The theory, then, is about a flow of interactions between the environment and the subpart of the organization. Further, the argument is that the main thing that is going on in those interactions, the part that matters, is what will shape the main outlines of the subpart's structure. Sometimes the theory will be about variations in what matters in the interaction. For example, the argument of Chapter 5 is that the things that matter when one is trying to preserve the monopoly advantage got from a product innovation are quite different from those that matter when one is selling competitive products in a straightforward way. Sometimes the theory will be about variations in the temporal aspects of the interaction flow, as when the information for the general office of a multidivisional firm is abstracted into longer-period measures of performance, because the temporal structure of investment and return is slower than the temporal structure of market variations and response (see Chapter 4). Sometimes the theory will be about variations in the degree to which one has unanalyzed information indicating that everything seems to be going all right, as when personnel systems make great use of seniority criteria (Chapter 7).

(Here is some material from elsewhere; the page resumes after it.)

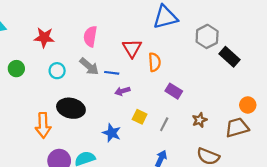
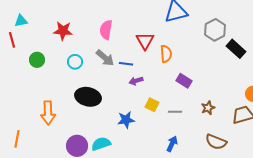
gray line: (164, 124) -> (175, 112), turned 64
orange arrow: (43, 125) -> (48, 113), moved
blue star: (112, 133) -> (126, 120), turned -30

But the basic presumption of all the subvarieties of the theory is that it is massive flows of interaction between an organizational part and the uncertainties of the environment that shape organizational structure. All the theoretical structures, then, are not so much about critical events as they are about flows of interaction, flows of information about uncertainty, flows of impacts of uncertainty on important continuing objectives, flows of outcomes that show that things are (or are not) being handled by the system. The overall theory of this book, then, is about all the different sorts of things a flow of interaction between an organization and its environment brings in, and how that flow of interaction affects the structure of work flow in different subparts of the organization.